Laus M, Malaguti M C, Alfonso C, Ferrari D, Zappoli F A, Giunti A
Divisione di Ortopedia e Traumatologia Polichlinico S. Orsola-Malpighi, Bologna.
Chir Organi Mov. 1995 Jul-Aug;80(3):263-71.
Cervical lesions caused by diffused idiopathic skeletal hyperostosis may cause compression of the upper respiratory and digestive paths. Horizontal anterior osteophytes that are not fused can cause dysphagia and dysphonia, large prevertebral ossifications extended or segmental may cause difficulty in breathing. A series of 6 cases with dysphagia, dysphonia, dyspnea due to duffused idiopathic skeletal hyperostosis, with cervical lesions is reported. In 3 cases, affected with moderate dysphagia, conservative treatment with anti-inflammatory drugs and a proper diet allowed for the symptoms to be controlled, and for spontaneous evolution of the lesions to occur, with fusion and remodeling of the compressive osteophytes. These patients continue to be asymptomatic 2-7 years after the first observation. In 3 cases affected with severe respiratory and/or nutrition deficit, the osteophytes and ossifications were surgically removed by prevascular extrapharyngeal approach, and rapid resolution of symptoms ensued. The follow-up 1-2 years after treatment showed that patients were asymptomatic and that radiographically there was no recurrence of lesions.

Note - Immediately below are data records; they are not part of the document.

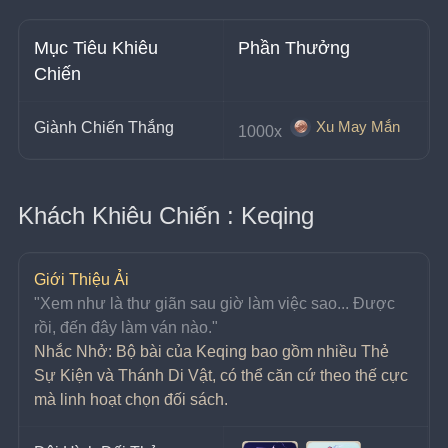
Mục Tiêu Khiêu 
Phần Thưởng
Chiến
Xu May Mắn
Giành Chiến Thắng
1000x 
Khách Khiêu Chiến : Keqing
Giới Thiệu Ải
"Xem như là thư giãn sau giờ làm việc sao... Được 
rồi, đến đây làm ván nào."
Nhắc Nhở: Bộ bài của Keqing bao gồm nhiều Thẻ 
Sự Kiện và Thánh Di Vật, có thể căn cứ theo thế cực 
mà linh hoạt chọn đối sách.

弥漫性特发性骨肥厚引起的颈椎病变可导致上呼吸道和消化道受压。未融合的水平前骨赘可导致吞咽困难和声音嘶哑,广泛或节段性的椎体前方大骨化可导致呼吸困难。本文报告了6例因弥漫性特发性骨肥厚伴颈椎病变导致吞咽困难、声音嘶哑和呼吸困难的病例。3例患者有中度吞咽困难,采用抗炎药物及适当饮食的保守治疗可控制症状,病变自然进展,压迫性骨赘融合并重塑。首次观察后2至7年,这些患者仍无症状。3例有严重呼吸和/或营养障碍的患者,通过血管前咽外入路手术切除骨赘和骨化,症状迅速缓解。治疗后1至2年的随访显示患者无症状,影像学检查未发现病变复发。